[Given records Boundary: Start]

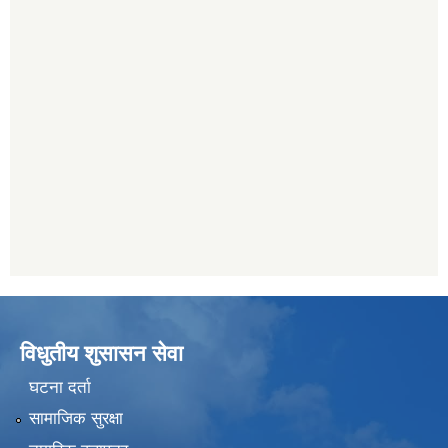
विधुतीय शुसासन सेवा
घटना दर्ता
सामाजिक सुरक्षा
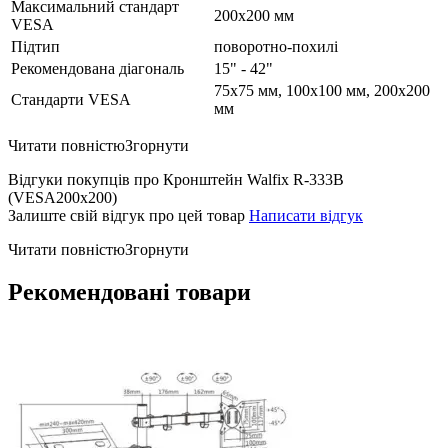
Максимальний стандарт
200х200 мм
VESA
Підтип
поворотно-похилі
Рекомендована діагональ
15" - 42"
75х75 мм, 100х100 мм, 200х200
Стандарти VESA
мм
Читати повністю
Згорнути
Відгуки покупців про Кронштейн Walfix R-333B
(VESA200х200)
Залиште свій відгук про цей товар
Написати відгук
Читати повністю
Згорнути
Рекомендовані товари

[Given records Boundary: End]
[Given records Boundary: Start]

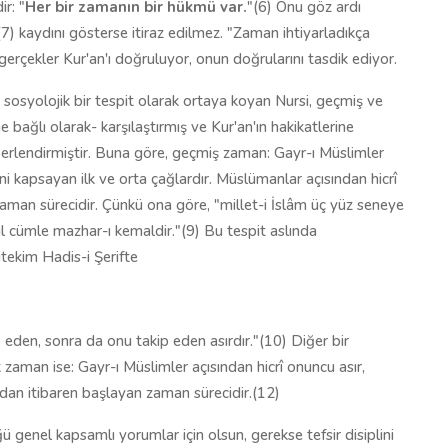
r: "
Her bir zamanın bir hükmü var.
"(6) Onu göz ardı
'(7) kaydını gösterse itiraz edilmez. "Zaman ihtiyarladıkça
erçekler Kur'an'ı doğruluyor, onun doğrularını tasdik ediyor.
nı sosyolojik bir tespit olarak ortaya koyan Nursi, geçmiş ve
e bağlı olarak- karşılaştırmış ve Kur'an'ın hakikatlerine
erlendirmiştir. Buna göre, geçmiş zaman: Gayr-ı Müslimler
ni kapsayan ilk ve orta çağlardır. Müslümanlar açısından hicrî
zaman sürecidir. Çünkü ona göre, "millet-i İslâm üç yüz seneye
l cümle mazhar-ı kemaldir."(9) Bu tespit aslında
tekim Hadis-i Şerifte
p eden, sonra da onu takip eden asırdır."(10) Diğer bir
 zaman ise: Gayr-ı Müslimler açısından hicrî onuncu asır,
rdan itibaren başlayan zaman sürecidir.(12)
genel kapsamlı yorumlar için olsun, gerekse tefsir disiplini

[Given records Boundary: End]
[Given records Boundary: Start]

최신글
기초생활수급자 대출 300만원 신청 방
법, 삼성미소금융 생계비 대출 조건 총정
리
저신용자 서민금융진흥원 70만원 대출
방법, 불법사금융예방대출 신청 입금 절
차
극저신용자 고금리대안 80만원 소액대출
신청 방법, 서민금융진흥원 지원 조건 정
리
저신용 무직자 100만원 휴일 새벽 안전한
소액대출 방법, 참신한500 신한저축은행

[Given records Boundary: End]

• What is required: Report every line of the data above that contains the string "sürecidir", copying each such line in full.

• Expected answer:
zaman sürecidir. Çünkü ona göre, "millet-i İslâm üç yüz seneye
rdan itibaren başlayan zaman sürecidir.(12)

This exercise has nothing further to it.